Entries provided:
Start of Block
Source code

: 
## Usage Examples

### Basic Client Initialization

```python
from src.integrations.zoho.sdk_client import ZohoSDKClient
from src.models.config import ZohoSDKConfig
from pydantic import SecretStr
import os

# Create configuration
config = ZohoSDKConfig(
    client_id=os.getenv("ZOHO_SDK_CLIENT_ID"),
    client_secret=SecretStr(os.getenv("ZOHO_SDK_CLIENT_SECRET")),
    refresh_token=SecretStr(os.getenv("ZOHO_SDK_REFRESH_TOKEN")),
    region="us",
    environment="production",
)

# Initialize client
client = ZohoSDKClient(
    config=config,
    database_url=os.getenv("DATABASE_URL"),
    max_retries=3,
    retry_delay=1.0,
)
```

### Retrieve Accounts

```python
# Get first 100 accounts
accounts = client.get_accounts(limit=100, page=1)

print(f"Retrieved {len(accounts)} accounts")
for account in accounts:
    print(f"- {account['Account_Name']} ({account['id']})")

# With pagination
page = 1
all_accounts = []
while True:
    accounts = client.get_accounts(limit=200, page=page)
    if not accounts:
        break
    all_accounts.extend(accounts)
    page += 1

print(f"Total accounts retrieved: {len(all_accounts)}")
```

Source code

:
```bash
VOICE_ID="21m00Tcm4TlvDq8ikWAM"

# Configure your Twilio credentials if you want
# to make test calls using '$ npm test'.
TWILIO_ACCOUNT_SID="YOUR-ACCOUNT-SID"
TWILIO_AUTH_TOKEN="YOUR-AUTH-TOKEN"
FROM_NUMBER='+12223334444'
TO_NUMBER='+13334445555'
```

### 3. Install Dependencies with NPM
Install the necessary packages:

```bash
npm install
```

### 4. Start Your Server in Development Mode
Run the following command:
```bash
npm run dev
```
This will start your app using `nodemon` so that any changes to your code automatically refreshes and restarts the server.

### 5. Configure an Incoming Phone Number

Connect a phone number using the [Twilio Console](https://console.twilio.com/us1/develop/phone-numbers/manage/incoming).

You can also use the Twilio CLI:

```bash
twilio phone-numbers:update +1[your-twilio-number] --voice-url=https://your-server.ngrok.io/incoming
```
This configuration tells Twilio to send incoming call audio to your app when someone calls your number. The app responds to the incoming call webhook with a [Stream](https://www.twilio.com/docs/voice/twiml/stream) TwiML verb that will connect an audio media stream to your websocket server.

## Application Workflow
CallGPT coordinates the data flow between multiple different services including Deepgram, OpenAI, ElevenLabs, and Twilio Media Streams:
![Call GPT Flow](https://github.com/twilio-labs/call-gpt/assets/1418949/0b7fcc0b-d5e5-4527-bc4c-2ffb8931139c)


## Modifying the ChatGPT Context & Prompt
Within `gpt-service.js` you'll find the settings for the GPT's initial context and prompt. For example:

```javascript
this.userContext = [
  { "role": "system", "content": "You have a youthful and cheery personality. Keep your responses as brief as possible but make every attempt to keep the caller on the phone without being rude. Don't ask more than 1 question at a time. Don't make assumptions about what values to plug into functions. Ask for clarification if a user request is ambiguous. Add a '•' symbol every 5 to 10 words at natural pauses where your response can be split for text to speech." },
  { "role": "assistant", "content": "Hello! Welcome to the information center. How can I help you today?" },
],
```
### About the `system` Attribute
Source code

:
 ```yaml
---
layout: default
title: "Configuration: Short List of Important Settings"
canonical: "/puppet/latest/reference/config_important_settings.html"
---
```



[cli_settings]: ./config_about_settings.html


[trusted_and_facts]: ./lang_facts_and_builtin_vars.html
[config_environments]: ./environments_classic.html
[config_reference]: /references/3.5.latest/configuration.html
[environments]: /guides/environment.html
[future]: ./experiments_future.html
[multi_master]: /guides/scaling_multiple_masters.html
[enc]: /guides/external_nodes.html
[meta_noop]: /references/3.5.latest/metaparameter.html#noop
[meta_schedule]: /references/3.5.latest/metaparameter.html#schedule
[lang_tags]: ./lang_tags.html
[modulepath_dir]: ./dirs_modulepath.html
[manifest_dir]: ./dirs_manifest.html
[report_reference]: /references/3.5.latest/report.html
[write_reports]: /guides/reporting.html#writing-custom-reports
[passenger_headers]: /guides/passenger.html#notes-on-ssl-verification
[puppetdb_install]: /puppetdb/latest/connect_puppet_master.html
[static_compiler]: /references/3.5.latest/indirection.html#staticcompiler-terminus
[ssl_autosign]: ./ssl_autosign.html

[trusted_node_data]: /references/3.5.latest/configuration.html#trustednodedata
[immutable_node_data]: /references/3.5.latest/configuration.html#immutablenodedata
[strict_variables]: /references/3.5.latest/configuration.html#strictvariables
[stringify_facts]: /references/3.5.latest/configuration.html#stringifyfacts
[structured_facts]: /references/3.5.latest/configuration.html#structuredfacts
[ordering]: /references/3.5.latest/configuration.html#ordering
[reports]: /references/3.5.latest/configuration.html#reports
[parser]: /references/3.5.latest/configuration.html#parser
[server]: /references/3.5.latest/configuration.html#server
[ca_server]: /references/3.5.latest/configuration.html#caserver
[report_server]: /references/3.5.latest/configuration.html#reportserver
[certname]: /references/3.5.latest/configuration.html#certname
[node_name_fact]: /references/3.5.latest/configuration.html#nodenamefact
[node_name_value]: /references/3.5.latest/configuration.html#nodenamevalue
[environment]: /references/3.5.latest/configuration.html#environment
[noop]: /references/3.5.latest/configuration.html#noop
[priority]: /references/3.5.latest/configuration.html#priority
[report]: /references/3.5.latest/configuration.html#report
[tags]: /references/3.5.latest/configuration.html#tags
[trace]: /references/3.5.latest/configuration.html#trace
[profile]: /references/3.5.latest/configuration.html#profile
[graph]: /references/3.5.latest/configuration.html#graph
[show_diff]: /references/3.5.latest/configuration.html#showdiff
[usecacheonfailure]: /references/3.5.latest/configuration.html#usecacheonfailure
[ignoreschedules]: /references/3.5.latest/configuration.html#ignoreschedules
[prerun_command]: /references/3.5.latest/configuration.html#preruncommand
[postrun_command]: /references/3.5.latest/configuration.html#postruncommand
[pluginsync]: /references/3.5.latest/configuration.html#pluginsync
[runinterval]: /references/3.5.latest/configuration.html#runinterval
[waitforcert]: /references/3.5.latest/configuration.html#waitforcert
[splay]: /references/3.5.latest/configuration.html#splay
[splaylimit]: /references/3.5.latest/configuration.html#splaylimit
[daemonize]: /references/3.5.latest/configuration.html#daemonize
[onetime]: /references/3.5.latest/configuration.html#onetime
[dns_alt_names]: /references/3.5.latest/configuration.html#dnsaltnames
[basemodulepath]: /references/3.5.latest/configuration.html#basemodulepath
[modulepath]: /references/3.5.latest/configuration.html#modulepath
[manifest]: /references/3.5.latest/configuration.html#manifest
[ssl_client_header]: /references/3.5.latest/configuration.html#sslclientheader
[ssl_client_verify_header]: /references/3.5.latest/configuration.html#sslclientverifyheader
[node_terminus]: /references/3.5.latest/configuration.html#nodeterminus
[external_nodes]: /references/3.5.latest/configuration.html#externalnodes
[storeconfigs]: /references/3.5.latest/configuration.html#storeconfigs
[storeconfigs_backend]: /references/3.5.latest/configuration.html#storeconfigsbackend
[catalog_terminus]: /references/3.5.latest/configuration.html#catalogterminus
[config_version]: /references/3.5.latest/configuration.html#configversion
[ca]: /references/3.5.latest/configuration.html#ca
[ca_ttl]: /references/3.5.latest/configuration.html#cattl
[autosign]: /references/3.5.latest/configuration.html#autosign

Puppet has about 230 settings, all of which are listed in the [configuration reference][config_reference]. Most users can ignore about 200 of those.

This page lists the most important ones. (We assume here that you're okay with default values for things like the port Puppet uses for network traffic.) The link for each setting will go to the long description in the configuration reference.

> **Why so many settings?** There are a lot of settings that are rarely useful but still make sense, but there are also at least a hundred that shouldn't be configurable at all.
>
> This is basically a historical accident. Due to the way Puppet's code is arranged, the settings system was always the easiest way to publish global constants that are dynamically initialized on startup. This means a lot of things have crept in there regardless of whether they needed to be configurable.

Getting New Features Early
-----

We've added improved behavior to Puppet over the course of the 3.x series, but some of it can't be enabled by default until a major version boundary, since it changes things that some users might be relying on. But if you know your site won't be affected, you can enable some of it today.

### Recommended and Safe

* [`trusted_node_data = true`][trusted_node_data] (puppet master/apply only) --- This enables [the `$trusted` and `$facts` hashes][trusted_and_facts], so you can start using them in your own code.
End of Block
Problem statement:
Please filter the data down to the lines containing the word "also".

Exercise output:
You can also use the Twilio CLI:
> **Why so many settings?** There are a lot of settings that are rarely useful but still make sense, but there are also at least a hundred that shouldn't be configurable at all.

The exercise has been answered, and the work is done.